== Exercise materials ==
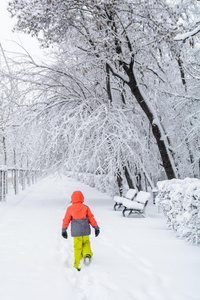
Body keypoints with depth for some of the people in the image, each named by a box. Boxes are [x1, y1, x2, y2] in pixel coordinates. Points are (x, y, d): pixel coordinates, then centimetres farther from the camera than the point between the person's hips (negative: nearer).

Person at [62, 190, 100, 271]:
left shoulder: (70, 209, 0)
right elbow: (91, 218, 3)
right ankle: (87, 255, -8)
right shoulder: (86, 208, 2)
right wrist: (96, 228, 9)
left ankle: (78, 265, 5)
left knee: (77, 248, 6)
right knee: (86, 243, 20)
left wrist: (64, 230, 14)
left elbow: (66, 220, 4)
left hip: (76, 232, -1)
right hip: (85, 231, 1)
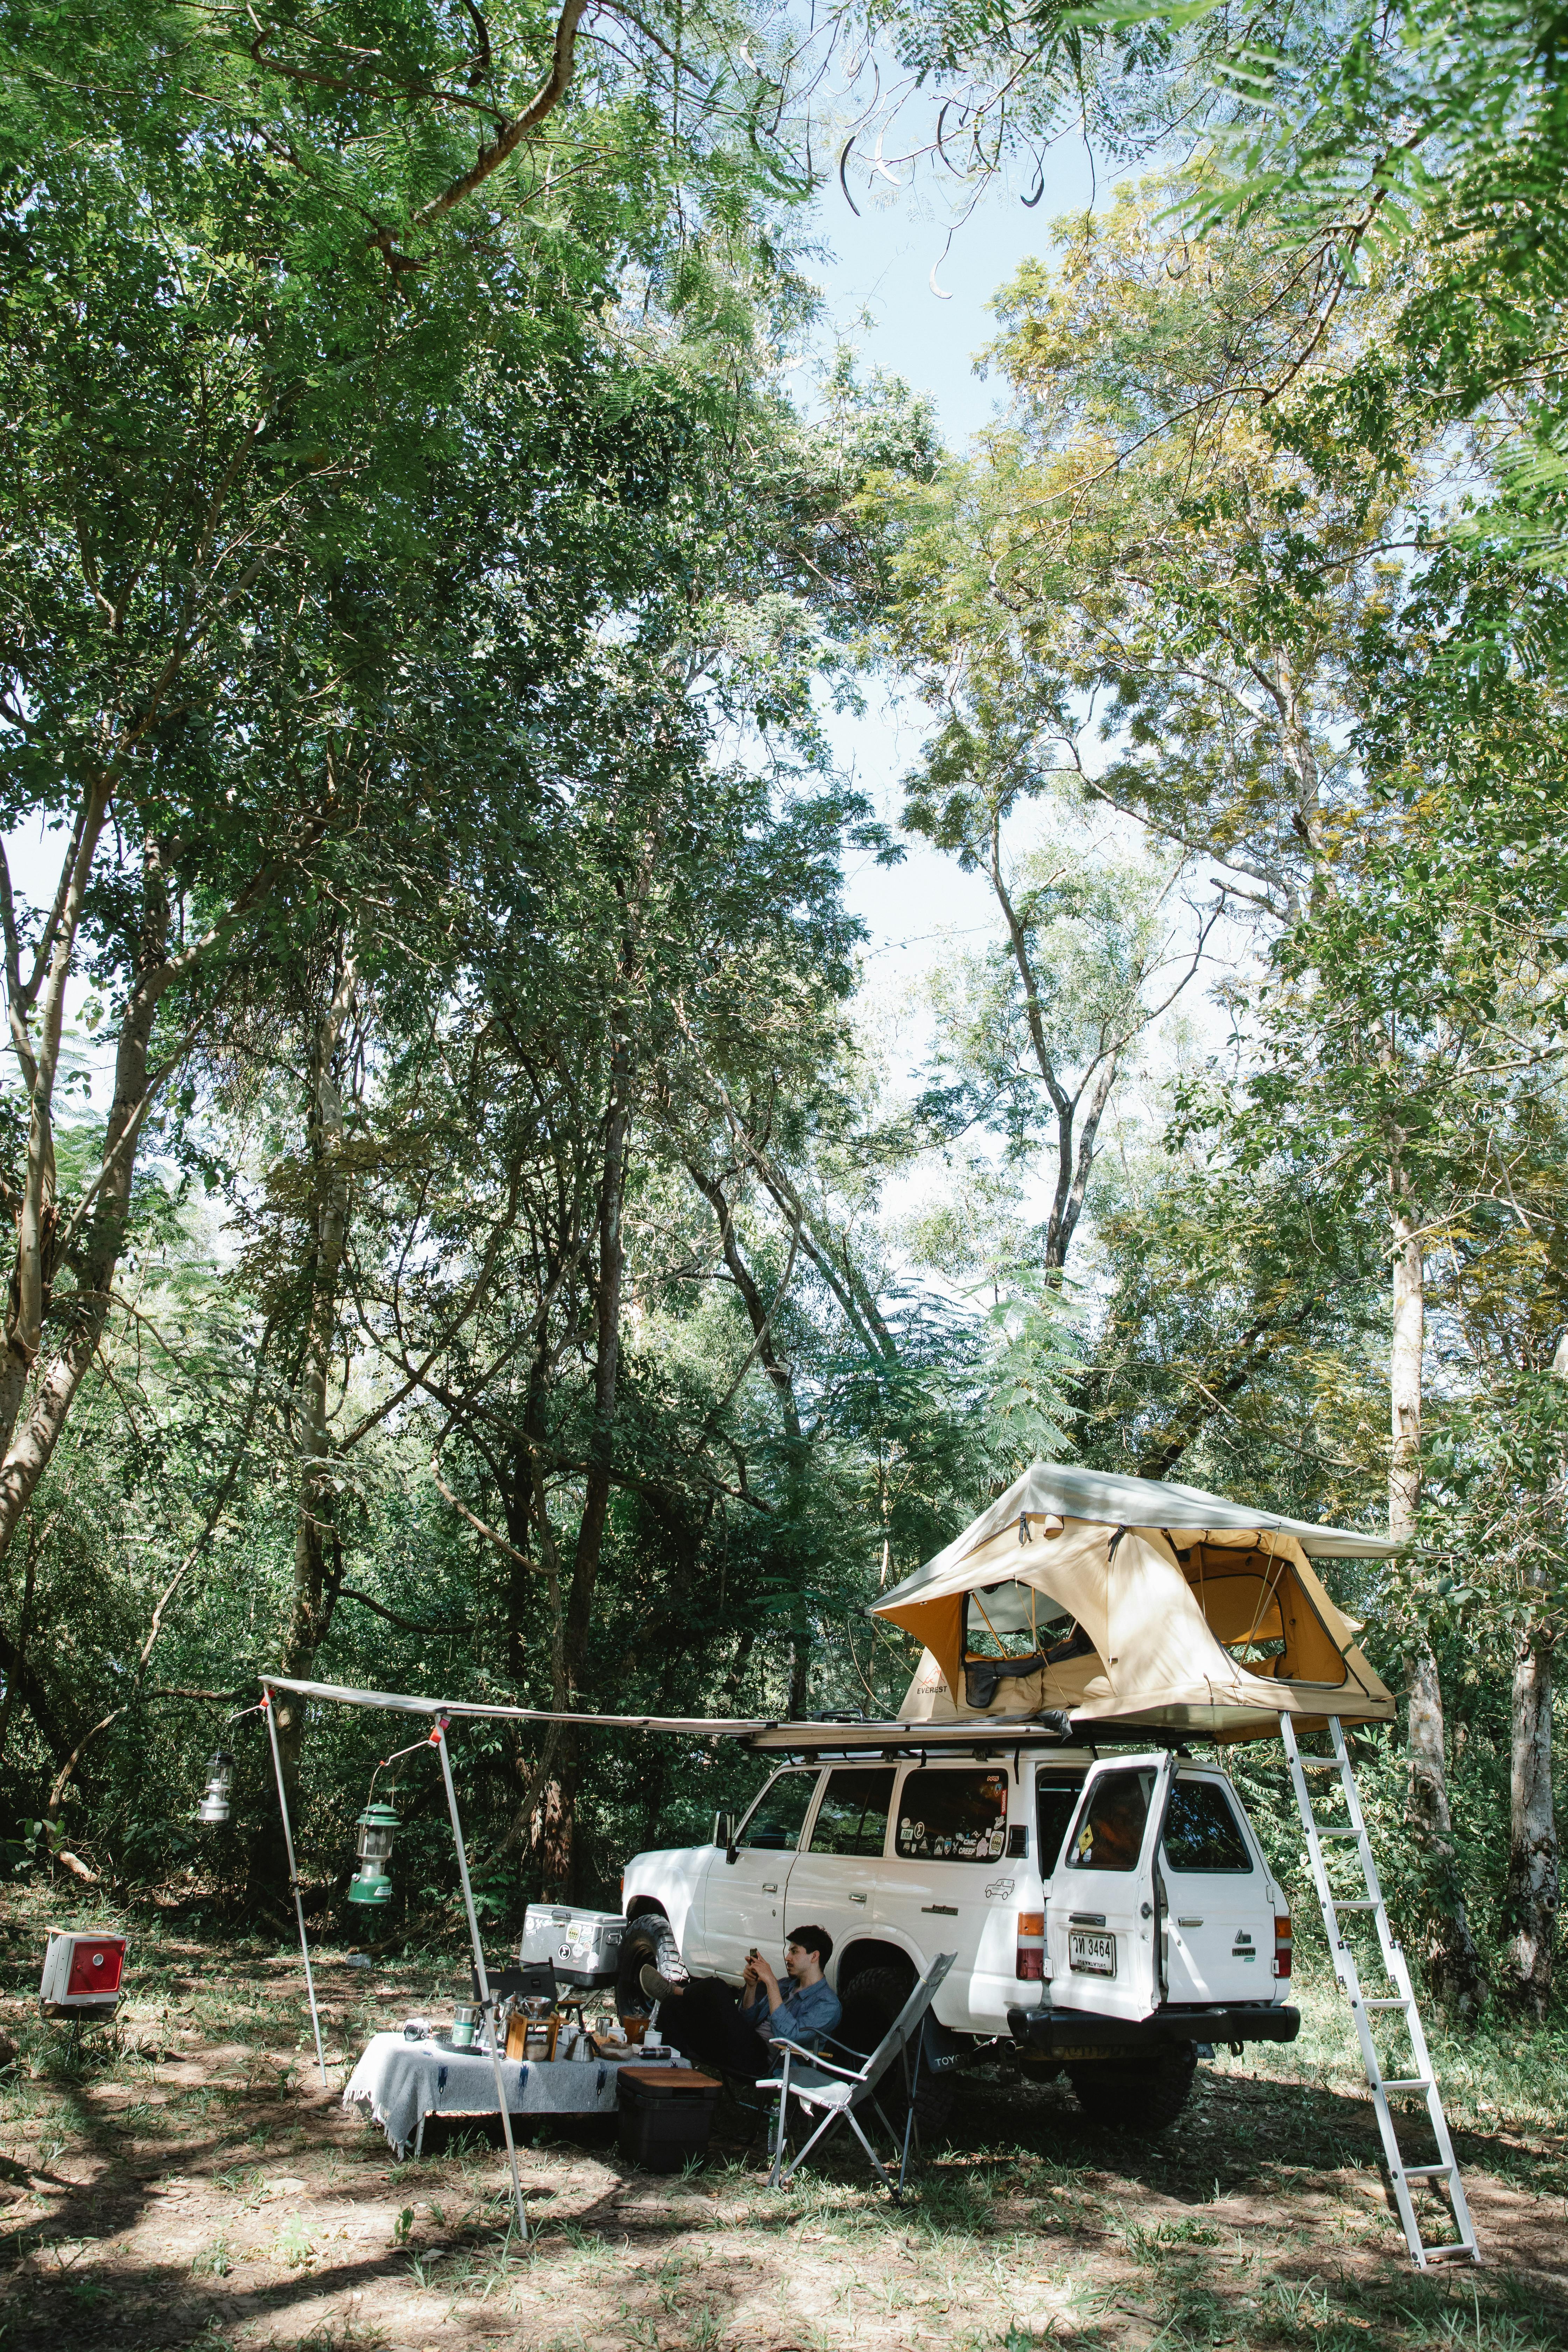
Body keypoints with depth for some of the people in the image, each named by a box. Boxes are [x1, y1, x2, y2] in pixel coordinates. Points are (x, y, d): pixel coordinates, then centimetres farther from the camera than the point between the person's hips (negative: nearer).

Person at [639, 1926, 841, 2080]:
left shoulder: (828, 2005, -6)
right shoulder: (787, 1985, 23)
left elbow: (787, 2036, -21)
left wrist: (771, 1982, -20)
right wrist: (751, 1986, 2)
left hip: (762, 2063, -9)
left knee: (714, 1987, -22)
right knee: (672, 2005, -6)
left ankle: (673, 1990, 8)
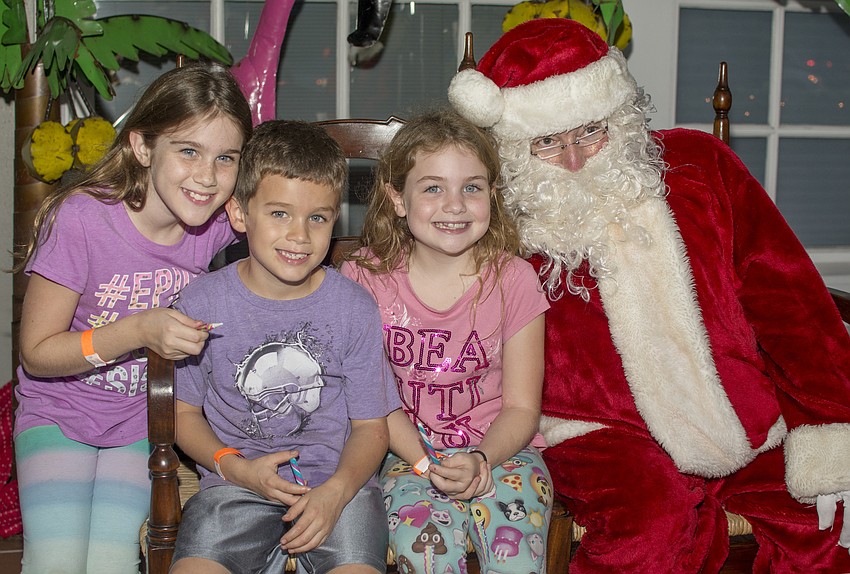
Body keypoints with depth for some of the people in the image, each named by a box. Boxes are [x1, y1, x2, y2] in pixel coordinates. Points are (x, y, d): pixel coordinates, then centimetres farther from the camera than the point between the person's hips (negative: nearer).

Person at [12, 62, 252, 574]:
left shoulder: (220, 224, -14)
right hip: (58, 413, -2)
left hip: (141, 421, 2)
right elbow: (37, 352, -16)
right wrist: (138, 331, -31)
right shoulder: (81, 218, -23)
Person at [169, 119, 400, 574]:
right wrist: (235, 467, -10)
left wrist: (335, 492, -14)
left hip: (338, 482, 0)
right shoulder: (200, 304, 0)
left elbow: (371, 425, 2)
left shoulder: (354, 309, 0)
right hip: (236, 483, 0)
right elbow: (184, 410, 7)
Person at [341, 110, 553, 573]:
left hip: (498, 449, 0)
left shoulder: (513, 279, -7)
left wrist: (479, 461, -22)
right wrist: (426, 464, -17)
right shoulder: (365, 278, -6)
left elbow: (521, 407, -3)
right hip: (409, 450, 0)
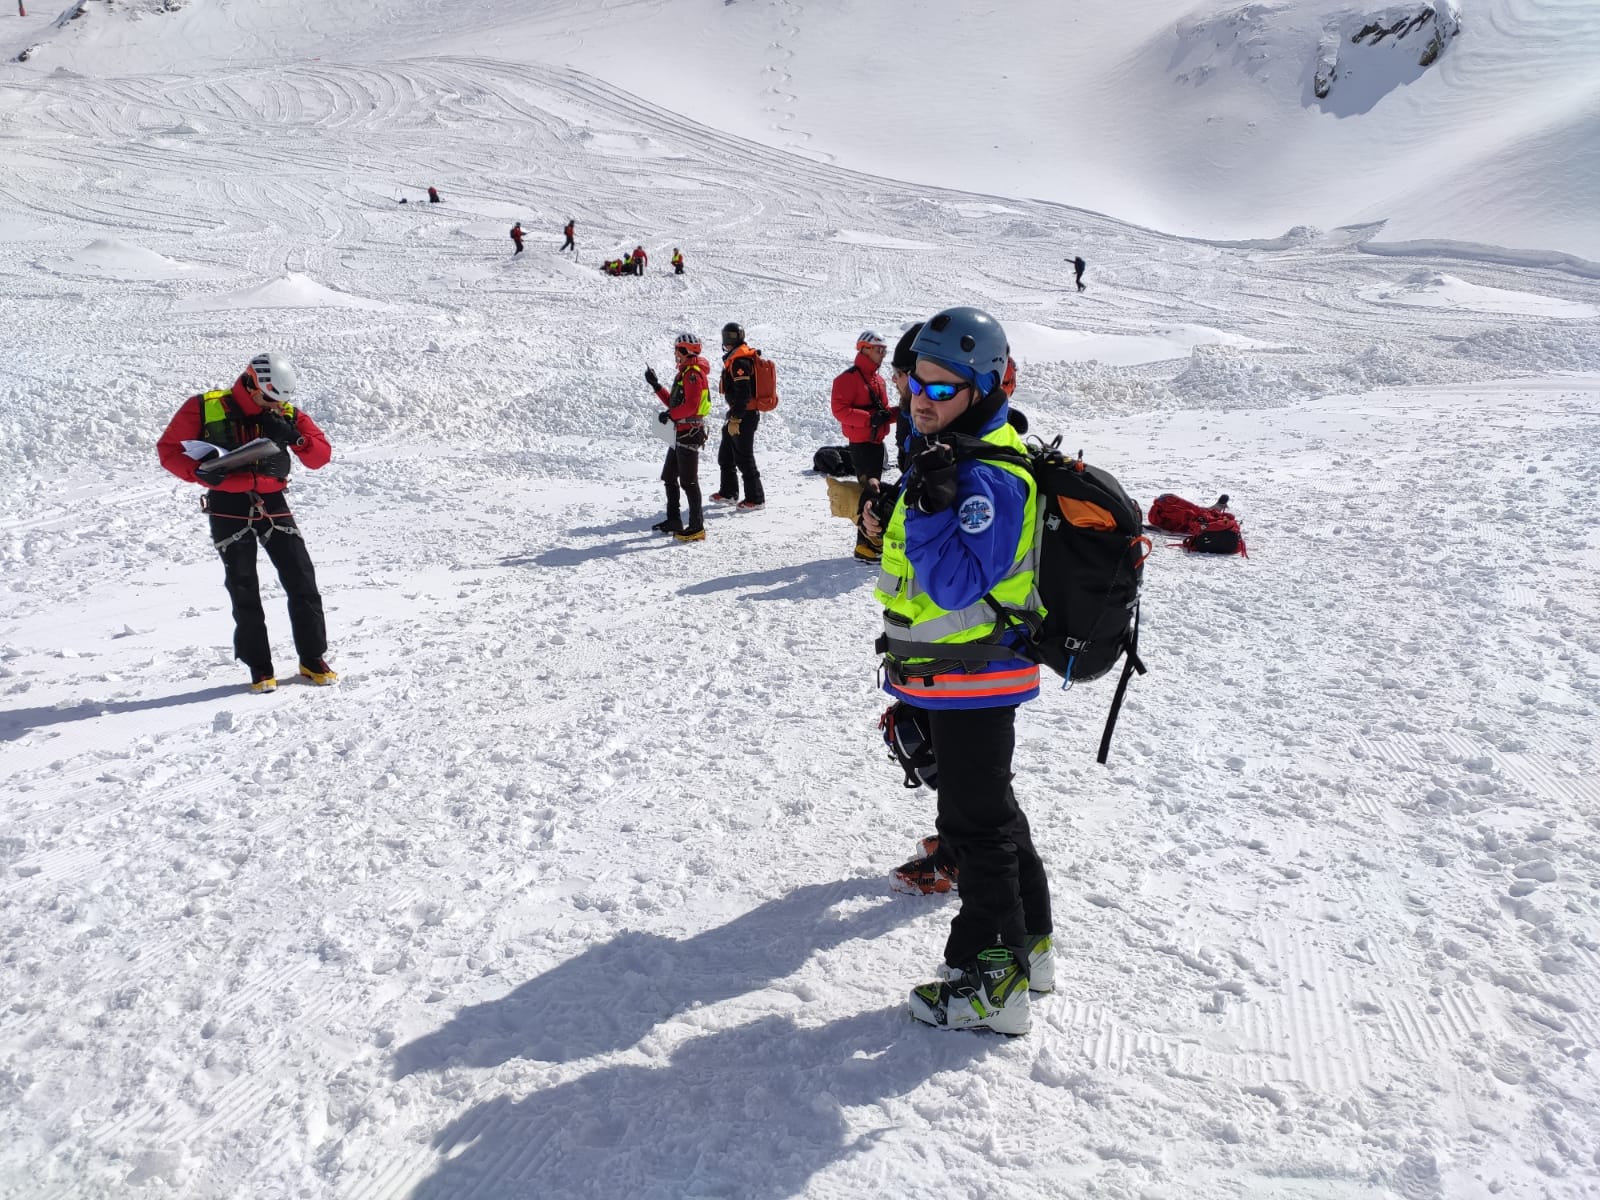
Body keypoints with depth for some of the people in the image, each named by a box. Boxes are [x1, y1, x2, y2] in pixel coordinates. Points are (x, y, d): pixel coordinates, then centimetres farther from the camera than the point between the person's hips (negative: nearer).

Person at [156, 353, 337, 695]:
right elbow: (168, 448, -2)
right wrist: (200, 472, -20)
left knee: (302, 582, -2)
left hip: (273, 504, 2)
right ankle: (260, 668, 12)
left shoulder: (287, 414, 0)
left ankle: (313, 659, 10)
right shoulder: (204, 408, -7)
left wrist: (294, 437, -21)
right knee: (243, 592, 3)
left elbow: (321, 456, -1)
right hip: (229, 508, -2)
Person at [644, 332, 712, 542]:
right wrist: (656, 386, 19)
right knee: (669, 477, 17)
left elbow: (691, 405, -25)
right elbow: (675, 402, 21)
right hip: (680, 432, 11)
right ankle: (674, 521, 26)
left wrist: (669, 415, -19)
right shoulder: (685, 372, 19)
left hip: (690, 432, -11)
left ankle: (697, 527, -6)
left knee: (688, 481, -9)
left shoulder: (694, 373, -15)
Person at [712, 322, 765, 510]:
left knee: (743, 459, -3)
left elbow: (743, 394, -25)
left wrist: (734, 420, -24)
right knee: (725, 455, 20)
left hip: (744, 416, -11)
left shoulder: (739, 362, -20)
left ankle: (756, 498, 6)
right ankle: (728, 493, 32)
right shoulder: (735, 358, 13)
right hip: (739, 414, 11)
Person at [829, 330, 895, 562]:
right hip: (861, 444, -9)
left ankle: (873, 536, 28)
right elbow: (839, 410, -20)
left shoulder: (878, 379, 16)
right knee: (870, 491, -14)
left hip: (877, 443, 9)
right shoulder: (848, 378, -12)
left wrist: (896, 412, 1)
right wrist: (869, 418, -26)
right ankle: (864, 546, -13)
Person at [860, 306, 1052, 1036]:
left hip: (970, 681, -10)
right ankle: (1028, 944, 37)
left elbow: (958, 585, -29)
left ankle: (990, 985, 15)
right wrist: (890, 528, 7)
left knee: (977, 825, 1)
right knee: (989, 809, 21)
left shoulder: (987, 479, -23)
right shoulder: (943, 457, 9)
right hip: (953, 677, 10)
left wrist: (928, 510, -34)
===
Problem requirements: Beginning with the first entry above, reproduce every line verbatim until the line with "left ankle: (673, 1990, 8)", which is included too; omit pictures.

Exercise solution:
Body keypoints with depth for some of the people in the image, each named by a box. Boxes are [x1, y1, x2, y2] in pixel coordinates. Points are (x, y, d): pixel coordinates, then centimetres farther from the camera than the point between the person's hips (negative: nearer).

Person at [62, 190, 100, 271]:
left shoulder: (70, 209, 0)
right elbow: (91, 218, 3)
right ankle: (87, 255, -8)
right shoulder: (86, 208, 2)
right wrist: (96, 228, 9)
left ankle: (78, 265, 5)
left knee: (77, 248, 6)
right knee: (86, 243, 20)
left wrist: (64, 230, 14)
left elbow: (66, 220, 4)
left hip: (76, 232, -1)
right hip: (85, 231, 1)
Body keypoints with depth for some of the people in the image, each named by a box. Boxes are [x1, y1, x2, y2] in pixel coordinates. Points are (x, y, d): pixel coordinates, then centimetres farther from the camera than the point between the person's hips (negative: nearer).

Person at [639, 1926, 841, 2080]:
left shoulder: (828, 2005, -6)
right shoulder: (787, 1985, 23)
left elbow: (787, 2036, -21)
left wrist: (771, 1982, -20)
right wrist: (751, 1986, 2)
left hip: (762, 2063, -9)
left knee: (714, 1987, -22)
right knee: (672, 2005, -6)
left ankle: (673, 1990, 8)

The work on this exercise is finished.